WRITTEN INSTRUCTION A: Locate every line in the records that contains the string "méthodes", treating uppercase and lowercase as distinct, and copy each such line in full.

Cincyblogs.com
Showing posts with label donor. Show all posts
Showing posts with label donor. Show all posts

Tuesday, November 6, 2018

Can You Make Gifts To Your Pastor?


Can you give someone money and not have it considered income?

Of course you can.

One way to do it is to die and leave money as a bequest.

That is a bit extreme for the average person, including me.

Another way is to give someone a gift. Granted, if the gift is large enough, you may have to report it. You do not actually write a check to Uncle Sam until your cumulative lifetime gifting exceeds $11,180,000, but you do have to file paperwork.

Can you make a gift to an employee?

Much harder.

The Code does allow some de minimis things, such as holiday hams – but even that has to be under $75. 

Oh, and it cannot be in cash, whether less than $75 or not. Cash taints the deal.

There is a narrow exemption for length of service or safety awards, but let’s pass on those details.

To a tax geek, the general answer is that anything you give an employee is taxable.

I was looking at a case a couple of weeks back that introduced a spin on this concept.

We have a pastor at a Minnesota church.

For the two years at issue he turned down a salary.

He did take a housing allowance.

And then it got interesting.

The church used donation envelopes. They were different colors, with each color having a different meaning.

SOURCE RECORDS:
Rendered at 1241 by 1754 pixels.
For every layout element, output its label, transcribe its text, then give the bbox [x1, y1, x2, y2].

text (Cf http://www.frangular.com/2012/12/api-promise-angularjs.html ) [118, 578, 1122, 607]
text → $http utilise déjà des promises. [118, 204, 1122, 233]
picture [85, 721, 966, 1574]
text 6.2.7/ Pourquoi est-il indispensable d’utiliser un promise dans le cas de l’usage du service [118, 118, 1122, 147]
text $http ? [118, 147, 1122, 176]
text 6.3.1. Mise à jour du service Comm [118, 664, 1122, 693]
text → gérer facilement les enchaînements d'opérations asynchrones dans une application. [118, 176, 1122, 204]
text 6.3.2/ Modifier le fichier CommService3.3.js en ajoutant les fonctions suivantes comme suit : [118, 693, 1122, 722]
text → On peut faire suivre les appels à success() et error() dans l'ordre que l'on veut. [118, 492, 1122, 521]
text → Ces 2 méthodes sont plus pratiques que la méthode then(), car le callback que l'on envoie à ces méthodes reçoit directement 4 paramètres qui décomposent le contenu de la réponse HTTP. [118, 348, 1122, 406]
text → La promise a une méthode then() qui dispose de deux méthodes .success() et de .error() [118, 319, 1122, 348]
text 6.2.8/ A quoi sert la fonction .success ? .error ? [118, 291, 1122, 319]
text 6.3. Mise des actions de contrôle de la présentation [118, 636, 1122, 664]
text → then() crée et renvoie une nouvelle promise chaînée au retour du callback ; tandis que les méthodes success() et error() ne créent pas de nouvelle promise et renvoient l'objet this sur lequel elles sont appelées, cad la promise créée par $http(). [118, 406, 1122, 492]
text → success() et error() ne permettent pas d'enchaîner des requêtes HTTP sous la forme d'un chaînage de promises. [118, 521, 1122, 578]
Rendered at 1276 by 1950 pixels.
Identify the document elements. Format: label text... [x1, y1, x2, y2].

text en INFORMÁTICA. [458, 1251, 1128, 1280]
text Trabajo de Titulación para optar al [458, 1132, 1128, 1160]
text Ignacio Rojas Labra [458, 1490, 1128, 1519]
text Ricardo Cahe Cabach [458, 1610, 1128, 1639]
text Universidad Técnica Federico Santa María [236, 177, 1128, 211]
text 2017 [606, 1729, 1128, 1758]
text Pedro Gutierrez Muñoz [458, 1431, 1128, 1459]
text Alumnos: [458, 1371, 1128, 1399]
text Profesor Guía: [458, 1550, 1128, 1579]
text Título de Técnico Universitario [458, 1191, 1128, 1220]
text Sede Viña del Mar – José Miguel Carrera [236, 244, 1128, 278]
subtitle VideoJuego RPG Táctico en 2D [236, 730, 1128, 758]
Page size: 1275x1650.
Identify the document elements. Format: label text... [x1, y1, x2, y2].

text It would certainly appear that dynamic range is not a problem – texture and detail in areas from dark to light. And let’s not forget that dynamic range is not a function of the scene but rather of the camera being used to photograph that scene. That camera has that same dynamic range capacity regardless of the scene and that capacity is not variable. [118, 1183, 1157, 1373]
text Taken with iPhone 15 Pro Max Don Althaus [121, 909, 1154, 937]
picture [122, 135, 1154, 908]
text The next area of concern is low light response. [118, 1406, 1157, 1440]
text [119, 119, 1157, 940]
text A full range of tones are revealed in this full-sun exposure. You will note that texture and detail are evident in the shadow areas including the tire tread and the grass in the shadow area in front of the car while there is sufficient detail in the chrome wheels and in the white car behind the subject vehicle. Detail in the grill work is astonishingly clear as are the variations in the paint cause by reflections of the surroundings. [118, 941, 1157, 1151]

WRITTEN INSTRUCTION B: In the blog post on gifts to a pastor, what amount must cumulative lifetime gifting exceed before a check actually has to be written to Uncle Sam?

CORRECT OUTPUT A:
text → Ces 2 méthodes sont plus pratiques que la méthode then(), car le callback que l'on envoie à ces méthodes reçoit directement 4 paramètres qui décomposent le contenu de la réponse HTTP. [118, 348, 1122, 406]
text → La promise a une méthode then() qui dispose de deux méthodes .success() et de .error() [118, 319, 1122, 348]
text → then() crée et renvoie une nouvelle promise chaînée au retour du callback ; tandis que les méthodes success() et error() ne créent pas de nouvelle promise et renvoient l'objet this sur lequel elles sont appelées, cad la promise créée par $http(). [118, 406, 1122, 492]

CORRECT OUTPUT B: $11,180,000